Corporate powerhouses like Exxon Mobil, notes one recent analysis, are exploiting their “strategic oligopoly and monopoly positions” to charge “unreasonable prices for products” that have limited alternatives. In July, Exxon announced $17.9 billion in second-quarter profits, triple the fossil-fuel giant’s first-quarter earnings.
U.S. lawmakers like Senator Ed Markey from Massachusetts have introduced legislation calling for an excess-profits tax “to protect consumers from profiteering and stand against economic inequality.” The Ending Corporate Greed Act that Markey is co-sponsoring with Senator Bernie Sanders and New York Representative Jamal Bowman would subject firms with over $500 million in annual revenues to a 95 percent tax on profits over and above their 2015-2019 profit levels, adjusted for inflation.

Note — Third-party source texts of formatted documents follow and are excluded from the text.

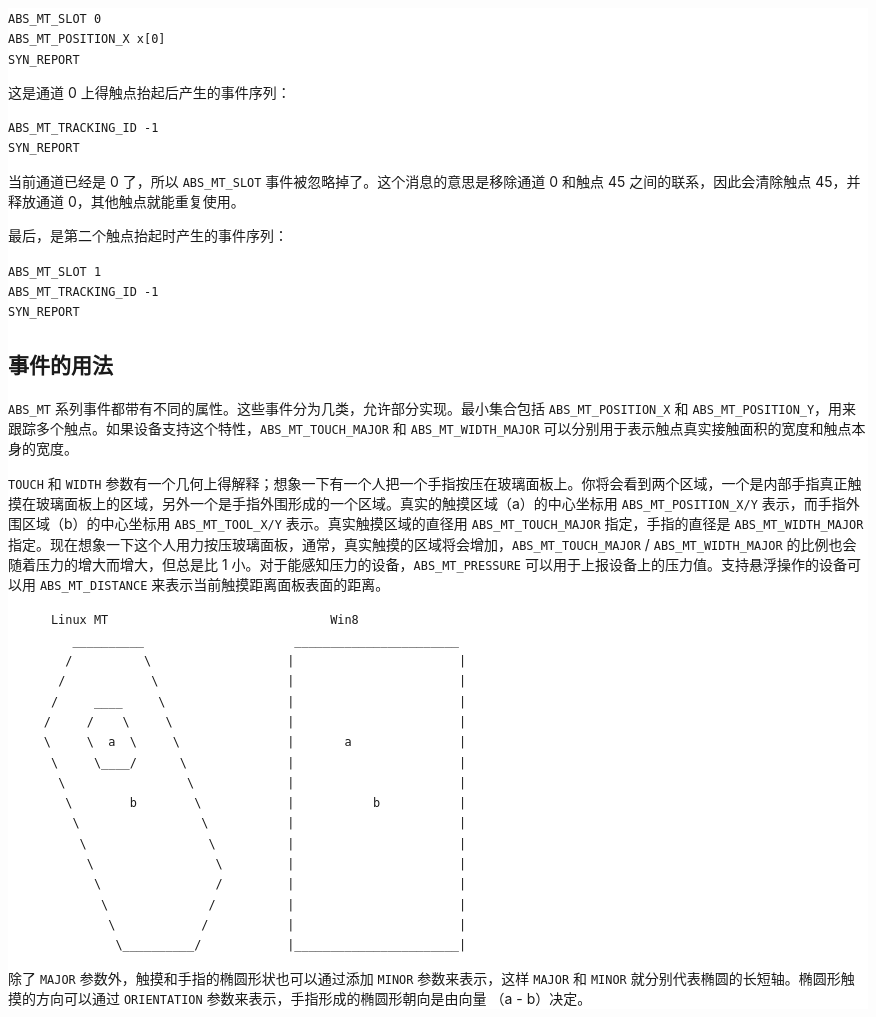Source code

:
 ```
ABS_MT_SLOT 0
ABS_MT_POSITION_X x[0]
SYN_REPORT
```
这是通道 0 上得触点抬起后产生的事件序列：

```
ABS_MT_TRACKING_ID -1
SYN_REPORT
```
当前通道已经是 0 了，所以 `ABS_MT_SLOT` 事件被忽略掉了。这个消息的意思是移除通道 0 和触点 45 之间的联系，因此会清除触点 45，并释放通道 0，其他触点就能重复使用。

最后，是第二个触点抬起时产生的事件序列：

```
ABS_MT_SLOT 1
ABS_MT_TRACKING_ID -1
SYN_REPORT
```

<span id="toc_27205_4037_5"></span>
## 事件的用法

`ABS_MT` 系列事件都带有不同的属性。这些事件分为几类，允许部分实现。最小集合包括 `ABS_MT_POSITION_X` 和 `ABS_MT_POSITION_Y`，用来跟踪多个触点。如果设备支持这个特性，`ABS_MT_TOUCH_MAJOR` 和 `ABS_MT_WIDTH_MAJOR` 可以分别用于表示触点真实接触面积的宽度和触点本身的宽度。

`TOUCH` 和 `WIDTH` 参数有一个几何上得解释；想象一下有一个人把一个手指按压在玻璃面板上。你将会看到两个区域，一个是内部手指真正触摸在玻璃面板上的区域，另外一个是手指外围形成的一个区域。真实的触摸区域（a）的中心坐标用 `ABS_MT_POSITION_X/Y` 表示，而手指外围区域（b）的中心坐标用 `ABS_MT_TOOL_X/Y` 表示。真实触摸区域的直径用 `ABS_MT_TOUCH_MAJOR` 指定，手指的直径是 `ABS_MT_WIDTH_MAJOR` 指定。现在想象一下这个人用力按压玻璃面板，通常，真实触摸的区域将会增加，`ABS_MT_TOUCH_MAJOR` / `ABS_MT_WIDTH_MAJOR` 的比例也会随着压力的增大而增大，但总是比 1 小。对于能感知压力的设备，`ABS_MT_PRESSURE` 可以用于上报设备上的压力值。支持悬浮操作的设备可以用 `ABS_MT_DISTANCE` 来表示当前触摸距离面板表面的距离。


```
      Linux MT                               Win8
         __________                     _______________________
        /          \                   |                       |
       /            \                  |                       |
      /     ____     \                 |                       |
     /     /    \     \                |                       |
     \     \  a  \     \               |       a               |
      \     \____/      \              |                       |
       \                 \             |                       |
        \        b        \            |           b           |
         \                 \           |                       |
          \                 \          |                       |
           \                 \         |                       |
            \                /         |                       |
             \              /          |                       |
              \            /           |                       |
               \__________/            |_______________________|
```

除了 `MAJOR` 参数外，触摸和手指的椭圆形状也可以通过添加 `MINOR` 参数来表示，这样 `MAJOR` 和 `MINOR` 就分别代表椭圆的长短轴。椭圆形触摸的方向可以通过 `ORIENTATION` 参数来表示，手指形成的椭圆形朝向是由向量 （a - b）决定。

This proposed excess-profits tax would stay in effect through 2024. The tax would apply to profits, not revenue, and companies that have increased prices because they actually do face rising expenses would pay no tax under this legislation. Those corporations subject to the new excess-profits levy, the bill’s sponsors point out, would only be those that raise prices “to further enrich their CEOs and wealthy shareholders.”
That would include financial giants like JPMorgan Chase. JPMorgan’s 2021 profit hit $59.6 billion, well above the bank’s $37.4 billion annual average profit for 2015 through 2019. The bank would have paid an additional $18.8 billion in taxes had the Ending Corporate Greed Act been law last year.
European progressives are also pushing for excess-profits taxes. The higher prices corporate giants are charging, they explain, reflect their “monopolistic or oligopolistic power to set market terms.” Norway, a European nation with an excess-profits tax already in effect, expects this levy to jump tax revenue by as much as 50 percent in 2022.
Other progressives on the global tax scene have a different but related inflation fix to offer: a “one-off wealth tax.” Such taxes have a long history and, in the years right after World War II, led to some real fiscal successes.
Over those years, eight different European nations levied time-limited wealth taxes. These levies typically gave each nation’s richest a fixed number of years to pay off a one-time tax on their personal fortunes. Finland, for instance, gave its richest five years to pay a 21 percent tax on their wealth as of 1945. Italy’s wealthiest had seven years to pay off a 60 percent tax on their 1947 fortunes.
West Germany’s 50 percent wealth tax rate, notes Shane Markowitz of Slovakia’s Institute of European Studies and International Relations, helped “curtail inflation, promote social cohesion, and ultimately finance the postwar economic boom.”
Central banker interest-rate hikes, by contrast, “curtail” inflation by promoting social disorder and economic breakdown. In economies like ours, mega-billion-dollar corporations effectively have monopoly power over the marketplace. They can raise prices independently of the actual costs—for things like wages—they actually face.
We’re seeing what antitrust expert Hal Singer of Georgetown University’s McDonough School of Business calls “a severing of the relationship between wages and prices in so many sectors of the economy.” Our pharmaceutical giants, for instance, hardly bother looking “at the wages of its chemists” when pricing its products.
If firms “were simply passing along higher costs,” adds Singer, “then we wouldn’t expect to see their profits go up.” But profits today are going up, he notes, and at historically high levels.
Our Federal Reserve’s top brass has no interest in confronting—or even acknowledging—the monopoly power that’s driving these price hikes. And the deeper the coming recession may be, some of the Fed’s cheerleaders seem to believe, the better.
A “level of unemployment that puts employers back in the driver seat,” as real estate CEO Jordan Kaplan noted this summer on a corporate earnings call, would be “good.”
Kaplan took home over $9 million last year.